100 yılı aşkın bir süredir hastaneler, rutin operasyonlar ve ameliyatlar yapmak için insanları genel anestezi altında tutmaktadır. Bu durum, her gün binlerce kez tüm dünyanın her yerinde kullanılıyor.
Ama bizi bayılttığını ve bilincimizle uğraştığını bilmemize rağmen, genel anestezinin arkasındaki gerçek mekanizma ilk bulduğumuzda bilinmiyordu ve hala tam bir açıklamamız yok.
Alfred Hastanesi ve Monash Üniversitesi anestezi araştırmacısı Paul Myles ScienceAlert’e “Bu 170 yıl boyunca büyük bir gizemdi.” Dedi. “Kesin cevap” kimse bilmiyor “.
Ancak bu, bilim insanlarının son 170 yıl boyunca hipotez bulmasını engellemedi. Özellikle ameliyat sırasında uyanmış hastaların travmatize edici deneyimleri göz önüne alındığında, daha derin bir biyolojik seviyede neler olduğunu anlamadan insanları nakavt etmek yeterli değildir.

1847’ye kadar iki araştırmacı, anestezinin normal nöronal aktivitemizi bastırmak için beyindeki hücrelerin yağ (aka lipit) zarlarını etkilediği ‘lipit teorisi’ fikrini önerdi.
Lipid teorisi, ilerleyen yıllarda diğer hipotezler lehine gücünü yavaş yavaş kaybetti, çoğunlukla bazı beyin reseptörlerinin anesteziklere bağlandığı fikri bir kişiyi nakletmek için kullanılan ilaçlar bilinç kaybına neden oldu.
Myles, “Dünyadaki araştırmacılar, hipnoz veya bilinç kaybı durumunu yaratan beyin ve hücre altı mekanizmalarındaki belirli reseptör tiplerini izole ettiler” diyor. “Genel anesteziklerin nasıl çalıştığını ve neden çalıştıklarını araştırmaya yaklaşıyoruz, ancak şu anda bilinmeyen çok daha fazlası var.” diye ekledi.
Ancak, geçen yıl genel anestezi mekanizmasının tamamen farklı şekillerde çözüldüğünü iddia eden bir dizi makale gördük.

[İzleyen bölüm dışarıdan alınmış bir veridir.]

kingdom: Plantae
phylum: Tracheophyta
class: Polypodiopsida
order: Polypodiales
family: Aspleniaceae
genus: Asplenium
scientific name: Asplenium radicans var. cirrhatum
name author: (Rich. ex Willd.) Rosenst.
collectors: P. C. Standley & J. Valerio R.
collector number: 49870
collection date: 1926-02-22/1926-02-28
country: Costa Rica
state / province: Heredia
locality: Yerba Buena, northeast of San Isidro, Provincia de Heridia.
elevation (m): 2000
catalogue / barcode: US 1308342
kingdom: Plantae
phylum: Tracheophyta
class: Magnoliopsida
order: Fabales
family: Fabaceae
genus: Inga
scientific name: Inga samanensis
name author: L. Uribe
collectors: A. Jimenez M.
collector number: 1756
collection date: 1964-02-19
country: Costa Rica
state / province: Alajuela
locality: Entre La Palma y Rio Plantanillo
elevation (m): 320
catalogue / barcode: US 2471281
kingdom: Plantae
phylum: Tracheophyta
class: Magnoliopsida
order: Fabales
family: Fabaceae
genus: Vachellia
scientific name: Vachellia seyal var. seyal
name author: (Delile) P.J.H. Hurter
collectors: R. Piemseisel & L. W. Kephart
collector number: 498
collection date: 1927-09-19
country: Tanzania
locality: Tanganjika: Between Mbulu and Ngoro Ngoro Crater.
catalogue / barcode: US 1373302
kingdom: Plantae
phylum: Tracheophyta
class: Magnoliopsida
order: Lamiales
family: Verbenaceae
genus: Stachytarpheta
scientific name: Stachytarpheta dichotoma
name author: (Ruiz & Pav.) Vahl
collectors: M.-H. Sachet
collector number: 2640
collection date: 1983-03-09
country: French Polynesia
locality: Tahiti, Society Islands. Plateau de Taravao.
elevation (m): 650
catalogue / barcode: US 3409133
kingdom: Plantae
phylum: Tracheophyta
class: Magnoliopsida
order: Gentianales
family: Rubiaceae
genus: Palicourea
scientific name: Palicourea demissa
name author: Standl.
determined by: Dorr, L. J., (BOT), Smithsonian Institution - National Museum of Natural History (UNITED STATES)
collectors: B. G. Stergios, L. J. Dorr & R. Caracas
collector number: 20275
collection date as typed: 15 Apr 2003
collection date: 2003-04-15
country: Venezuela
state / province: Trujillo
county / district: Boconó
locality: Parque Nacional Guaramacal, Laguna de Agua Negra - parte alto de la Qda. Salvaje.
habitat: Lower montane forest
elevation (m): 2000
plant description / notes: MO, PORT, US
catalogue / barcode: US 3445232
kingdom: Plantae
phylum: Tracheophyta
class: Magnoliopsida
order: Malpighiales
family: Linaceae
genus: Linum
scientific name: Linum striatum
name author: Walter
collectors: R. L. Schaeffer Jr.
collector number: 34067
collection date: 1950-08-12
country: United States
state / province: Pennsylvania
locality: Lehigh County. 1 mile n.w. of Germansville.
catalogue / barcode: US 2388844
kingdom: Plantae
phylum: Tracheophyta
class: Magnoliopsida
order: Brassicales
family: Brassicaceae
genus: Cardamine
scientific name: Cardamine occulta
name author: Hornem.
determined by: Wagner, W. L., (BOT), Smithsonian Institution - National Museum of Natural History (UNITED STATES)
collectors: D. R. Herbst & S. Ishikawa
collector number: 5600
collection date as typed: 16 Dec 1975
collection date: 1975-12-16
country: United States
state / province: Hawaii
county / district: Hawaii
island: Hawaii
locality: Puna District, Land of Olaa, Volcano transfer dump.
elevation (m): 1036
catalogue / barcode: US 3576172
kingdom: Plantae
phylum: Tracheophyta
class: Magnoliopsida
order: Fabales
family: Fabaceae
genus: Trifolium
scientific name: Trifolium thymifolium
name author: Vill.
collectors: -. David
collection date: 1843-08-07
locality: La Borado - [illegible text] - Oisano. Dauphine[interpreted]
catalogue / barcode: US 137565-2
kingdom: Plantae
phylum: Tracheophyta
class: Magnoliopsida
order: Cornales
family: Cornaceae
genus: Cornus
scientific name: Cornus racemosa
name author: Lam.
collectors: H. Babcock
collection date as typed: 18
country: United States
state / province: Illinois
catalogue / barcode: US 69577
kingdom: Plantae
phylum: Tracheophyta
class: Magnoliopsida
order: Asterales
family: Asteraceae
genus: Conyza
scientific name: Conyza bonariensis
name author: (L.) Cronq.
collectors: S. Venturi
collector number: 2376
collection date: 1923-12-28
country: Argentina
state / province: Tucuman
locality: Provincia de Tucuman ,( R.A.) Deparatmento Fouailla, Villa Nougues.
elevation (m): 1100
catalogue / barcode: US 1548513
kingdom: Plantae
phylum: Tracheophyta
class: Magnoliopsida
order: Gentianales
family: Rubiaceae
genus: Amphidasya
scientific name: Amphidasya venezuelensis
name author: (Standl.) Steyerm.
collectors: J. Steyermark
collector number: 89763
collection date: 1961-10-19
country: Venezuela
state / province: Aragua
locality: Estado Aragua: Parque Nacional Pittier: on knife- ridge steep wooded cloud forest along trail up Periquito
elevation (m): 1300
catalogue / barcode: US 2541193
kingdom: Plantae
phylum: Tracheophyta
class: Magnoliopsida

Farklı moleküler yapılara sahip çok sayıda genel anestezik var

Bu tür başlıklar, şimdi tüm cevaplara sahip olduğumuza inanmanıza rağmen, işler asla bu kadar basit değildir. Bizi bu kördüğüme sürükleyen ve en son çıkan belgeyi inceleyelim.
PNAS’ta Ulusal Bilimler Akademisi yayınlanan araştırma, genel anesteziklerin doğrudan iyon kanalları (hücre zarlarına gömülü ‘kapılar’) üzerinde mi yoksa henüz anlamadığımız şekilde zar üzerinde mi etkili olduğunu açıklıyor.
Ekip, anesteziklerin iyon kanallarında etkili olmasına rağmen, lipitleri içeren ara bir adım olduğu sonucuna vardı. Şimdi, bu ilginç bir sonuç ama nihai yanıttan çok uzak, tıpkı önceki çalışmalarda olduğu gibi.
Myles ScienceAlert’e, “makale, anesteziklerin beyni nasıl etkileyebileceğine dair bir mekanizma gösteren çok zarif bazı araştırmalarının üzerine durmuştur.” Dedi.
Buna ek olarak “Muhtemelen hikayenin bir parçası, ama açıkça hikayenin tamamı olmayacak çünkü daha reseptör veya gözenek temelli mekanizmalar olan diğer araştırma türleriyle tutarsız.” Dedi.
Genel anestezi araştırması aynı anda hem doğru hem de yanlış gibi görünüyor, ki bu da olası görünmüyor. Ancak bunların hepsini anlamlandıran ustaca basit bir açıklama var.
Lipid hipotezi ile fikir, anesteziklerin moleküler açıdan aynı şekilde çalışmasıydı. Ancak bugün, tıpta hepsi oldukça farklı moleküler yapılara sahip çok sayıda genel anestezik var. Hepsinin aynı şekilde çalışması bir rastlantıdır.
Myles, “Araştırmacıları uzun zamandır şaşırtan şey bu oldu. Çünkü tamamen farklı yapı tiplerine sahip anestezik ilaçlar, hepsi aynı görünen bu son durumu yaratıyor gibi görünüyor.”